Rooftop farm on old building helps revitalize St. Louis & heal social divide

A two-story concrete building on the edge of downtown St. Louis, Missouri is bearing its heaviest load 88 years after construction.

Mary Ostafi, an architect who founded the nonprofit Urban Harvest STL in 2011, has led an effort to dump some 40 tons of dirt on the building’s 9,000-square-foot roof and grow organic vegetables in a venture called the Food Roof Farm.

Mrs. Ostafi sees the project fostering a lumbering urban revitalization in St. Louis, which has seen its core downtown population increase 133 percent, to 8,300 residents, over the last 10 years during a conversion of old commercial buildings into loft apartments, according to a Downtown STL report released in May.

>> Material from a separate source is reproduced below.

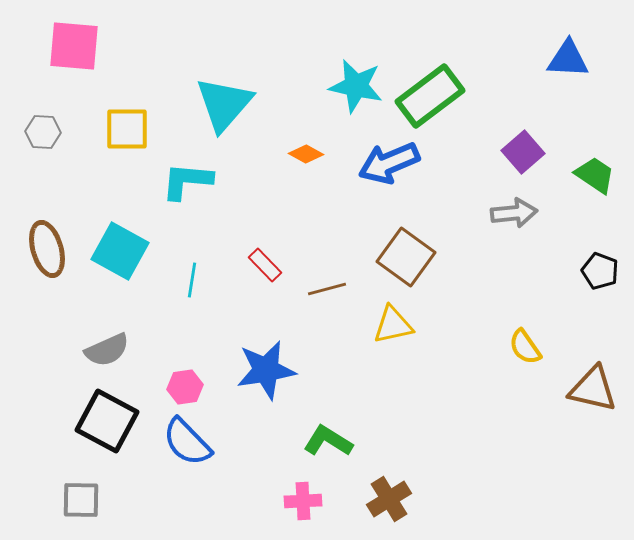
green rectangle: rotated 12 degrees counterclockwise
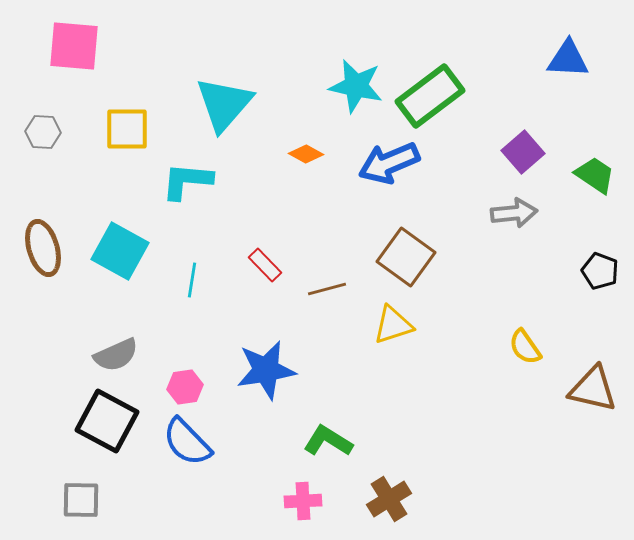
brown ellipse: moved 4 px left, 1 px up
yellow triangle: rotated 6 degrees counterclockwise
gray semicircle: moved 9 px right, 5 px down
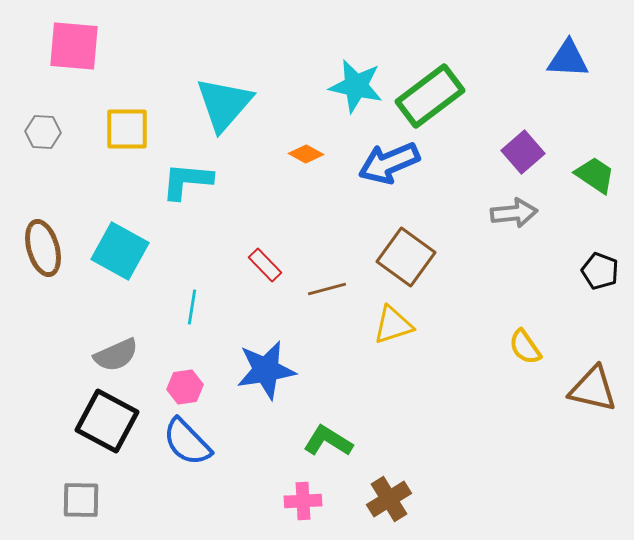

Urban Harvest STL’s project cost $356,000, and it received a $135,000 grant from the Metropolitan St. Louis Sewer District to reduce overflows from the combined storm and waste sewerage system. About $155,000 in donated materials and time by lawyers, accountants and other professionals also figured into the total expense, Mrs. Ostafi said.

More important, she said, the Food Roof Farm could help bury the “Delmar Divide,” an invisible barrier along Delmar Boulevard that splits the city socioeconomically and racially.

While Urban Harvest STL’s undertaking represents the first roof farm in downtown St. Louis, over the last few years precursors have sprouted in American cities like New York, Seattle, Chicago and Milwaukee, said Anthony Mayer, chief executive of Hanging Gardens of Milwaukee, a firm focused on green infrastructure design, implementation and products.

For community development and redevelopment, I see food roofs as the fastest-growing green roof sector, at least east of the Rocky Mountains,” said Mr. Mayer, who began working with Urban Harvest STL two years ago. “It’s the rage.

The project includes a greenhouse and beehives, and eventually, it will add a chicken coop. The greenhouse will grow seedlings for the farm and microgreens to sell to nearby restaurants.

Urban Harvest STL expects to derive most of its revenue from nearby residents who will pay an upfront fee to pick up produce throughout the growing season, and it is renting garden beds to as many as 20 residents for a suggested donation. Those programs are also geared toward fulfilling Mrs. Ostafi’s goal of generating community involvement at the garden.